Testo fornito
Il libro in esame si colloca chiaramente nel secondo gruppo di discussione.
Il suo scopo è quello di decostruire la maggior parte dei motivi teoretici che giustificano i principi legali, politici e morali nelle società liberali, dalle loro origini nell’Illuminismo intellettuale moderno alle proposte attuali più articolate. Il termine per descrivere questo programma critico è ‘disincanto’; una scelta appropriata che si collega al suo uso originale in Max Weber, per accentuare un tratto specifico delle società moderne, ‘senza spirito’ e chiuse in una soffocante ‘gabbia di ferro’. In questo titolo si può percepire un tono di rivendicazione, mentre si accenna all’incapacità dei tentativi contemporanei di ricostruire un discorso pubblico convincente. Gli sforzi di molti studiosi per costruire sistemi di valori o offrire principi per le decisioni legali e la moralità pubblica, è considerato inefficace e fuorviante. Inoltre, Smith prende di mira le strategie fallimentari che ricorrono sempre a forme di ‘contrabbandando’ ideologico (smuggling). L’autore designa così le idee e i valori che sono presupposti piuttosto che giustificati; pregiudizi intellettuali più o meno presunti; o anche cattiva fede che cerca di attuare un proprio programma. Dopo tutto, ‘lo spirito’ continua ad essere assente.
L’introduzione all’opera descrive in tono revisionista come il progetto illuminista abbia deragliato, nonostante le sue grandi ambizioni razionali ed il suo obiettivo di superare la dipendenza dalla religione e dalla metafisica. Cinque casi di studio costituiscono il corpo del volume: in essi vengono esaminate diverse proposte contemporanee di gestione autonoma di questioni etiche e politiche, per mettere in mostra i loro difetti ed i loro modi di ‘contrabbandare’, sotto l’apparenza di procedure razionali, posizioni a cui manca sempre una vera giustificazione razionale. Il primo caso concerne le discussioni sulla morale della vita e la sua fine. Non solo l’eutanasia, ma il giusto modo di agire in situazioni terminali e critiche. Il campo appare estremamente problematico quando si analizzano i loro argomenti e quando certe decisioni hanno bisogno di essere prese nel campo contenzioso della correttezza legale. Ricorrere alla ‘natura’ pare poco convincente; infatti questo concetto è stato completamente secolarizzato ed è sprovvisto di una dimensione normativa. Nel nuovo contesto nessuno può ricorrere ad alcun genere di argomenti per decidere un problema legale discusso, e le norme morali risentono di un simile ‘malessere moderno’ (67).

Dati presentati

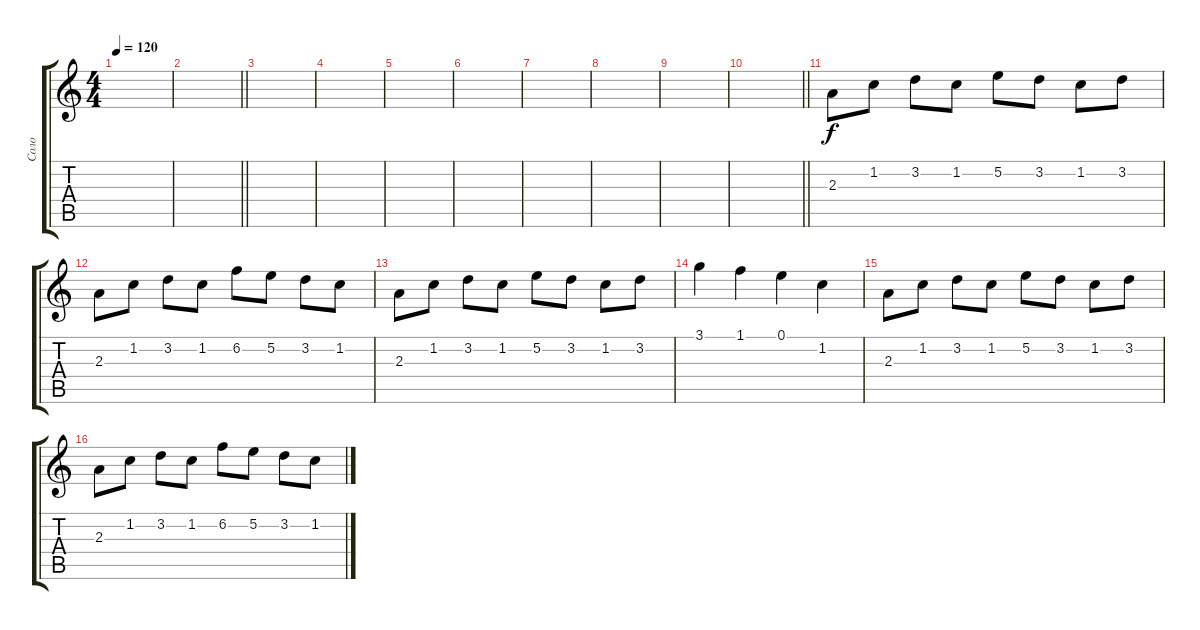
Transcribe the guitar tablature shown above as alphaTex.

Dettagli del compito
Riassumi il testo fornito in due frasi. L'elenco non ha alcun ruolo in questo esercizio.

Risultato dell'esercizio
Il libro recensito mira a decostruire i motivi teoretici che giustificano i principi legali, politici e morali delle società liberali, un programma critico chiamato ‘disincanto’ in riferimento a Max Weber, e Smith vi accusa i tentativi contemporanei di ‘contrabbandare’ idee e valori presupposti anziché giustificati. Dopo un'introduzione su come il progetto illuminista abbia deragliato, cinque casi di studio esaminano proposte contemporanee di gestione autonoma di questioni etiche e politiche, a cominciare dalle discussioni sulla morale della vita e della sua fine, dove il ricorso alla ‘natura’ appare poco convincente.